EXERCISE INSTRUCTIONS: Copy the following lines word for word, starting with the line that contains "genus: Menziesia" and ending with the line that contains "name author: (Hook.) J. Sm.", with both of those lines included.

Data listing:
_ _ _ _ _ _ _

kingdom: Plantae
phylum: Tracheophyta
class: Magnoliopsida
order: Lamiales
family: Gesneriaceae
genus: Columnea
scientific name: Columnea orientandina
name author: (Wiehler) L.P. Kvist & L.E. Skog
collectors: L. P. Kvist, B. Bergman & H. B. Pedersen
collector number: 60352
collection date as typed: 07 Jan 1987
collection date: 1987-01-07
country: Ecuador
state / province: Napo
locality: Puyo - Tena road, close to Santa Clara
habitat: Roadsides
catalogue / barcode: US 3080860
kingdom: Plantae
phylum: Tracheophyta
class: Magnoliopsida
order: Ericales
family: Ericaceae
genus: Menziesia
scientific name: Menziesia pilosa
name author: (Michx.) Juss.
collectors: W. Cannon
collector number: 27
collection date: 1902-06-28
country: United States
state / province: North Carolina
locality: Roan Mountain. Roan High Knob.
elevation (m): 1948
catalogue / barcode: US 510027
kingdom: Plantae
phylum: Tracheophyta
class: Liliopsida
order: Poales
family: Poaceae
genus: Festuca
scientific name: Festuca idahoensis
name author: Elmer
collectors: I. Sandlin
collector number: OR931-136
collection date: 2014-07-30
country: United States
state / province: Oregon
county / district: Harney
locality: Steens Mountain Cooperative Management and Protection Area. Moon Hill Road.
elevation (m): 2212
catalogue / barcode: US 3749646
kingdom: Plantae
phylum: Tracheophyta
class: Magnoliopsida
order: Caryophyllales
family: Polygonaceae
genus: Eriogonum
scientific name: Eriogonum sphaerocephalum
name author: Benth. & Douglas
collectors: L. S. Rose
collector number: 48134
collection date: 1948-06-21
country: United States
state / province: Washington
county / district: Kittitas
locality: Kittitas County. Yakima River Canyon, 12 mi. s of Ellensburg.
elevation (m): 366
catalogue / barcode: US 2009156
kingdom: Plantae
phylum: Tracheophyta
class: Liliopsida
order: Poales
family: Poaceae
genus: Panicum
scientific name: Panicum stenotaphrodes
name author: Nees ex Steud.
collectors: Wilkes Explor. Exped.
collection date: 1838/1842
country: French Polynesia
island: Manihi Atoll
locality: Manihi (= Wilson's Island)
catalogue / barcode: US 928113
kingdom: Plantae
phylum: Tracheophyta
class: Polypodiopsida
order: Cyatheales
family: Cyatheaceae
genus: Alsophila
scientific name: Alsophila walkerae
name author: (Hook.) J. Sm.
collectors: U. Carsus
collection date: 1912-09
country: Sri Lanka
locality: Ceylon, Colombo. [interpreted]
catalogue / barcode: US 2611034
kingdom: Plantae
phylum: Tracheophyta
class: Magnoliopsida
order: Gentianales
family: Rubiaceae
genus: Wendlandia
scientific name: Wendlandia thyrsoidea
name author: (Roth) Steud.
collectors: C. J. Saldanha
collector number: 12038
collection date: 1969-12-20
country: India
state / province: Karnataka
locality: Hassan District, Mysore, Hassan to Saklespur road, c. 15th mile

_ _ _ _ _ _ _

SOLUTION TO THIS TASK:
genus: Menziesia
scientific name: Menziesia pilosa
name author: (Michx.) Juss.
collectors: W. Cannon
collector number: 27
collection date: 1902-06-28
country: United States
state / province: North Carolina
locality: Roan Mountain. Roan High Knob.
elevation (m): 1948
catalogue / barcode: US 510027
kingdom: Plantae
phylum: Tracheophyta
class: Liliopsida
order: Poales
family: Poaceae
genus: Festuca
scientific name: Festuca idahoensis
name author: Elmer
collectors: I. Sandlin
collector number: OR931-136
collection date: 2014-07-30
country: United States
state / province: Oregon
county / district: Harney
locality: Steens Mountain Cooperative Management and Protection Area. Moon Hill Road.
elevation (m): 2212
catalogue / barcode: US 3749646
kingdom: Plantae
phylum: Tracheophyta
class: Magnoliopsida
order: Caryophyllales
family: Polygonaceae
genus: Eriogonum
scientific name: Eriogonum sphaerocephalum
name author: Benth. & Douglas
collectors: L. S. Rose
collector number: 48134
collection date: 1948-06-21
country: United States
state / province: Washington
county / district: Kittitas
locality: Kittitas County. Yakima River Canyon, 12 mi. s of Ellensburg.
elevation (m): 366
catalogue / barcode: US 2009156
kingdom: Plantae
phylum: Tracheophyta
class: Liliopsida
order: Poales
family: Poaceae
genus: Panicum
scientific name: Panicum stenotaphrodes
name author: Nees ex Steud.
collectors: Wilkes Explor. Exped.
collection date: 1838/1842
country: French Polynesia
island: Manihi Atoll
locality: Manihi (= Wilson's Island)
catalogue / barcode: US 928113
kingdom: Plantae
phylum: Tracheophyta
class: Polypodiopsida
order: Cyatheales
family: Cyatheaceae
genus: Alsophila
scientific name: Alsophila walkerae
name author: (Hook.) J. Sm.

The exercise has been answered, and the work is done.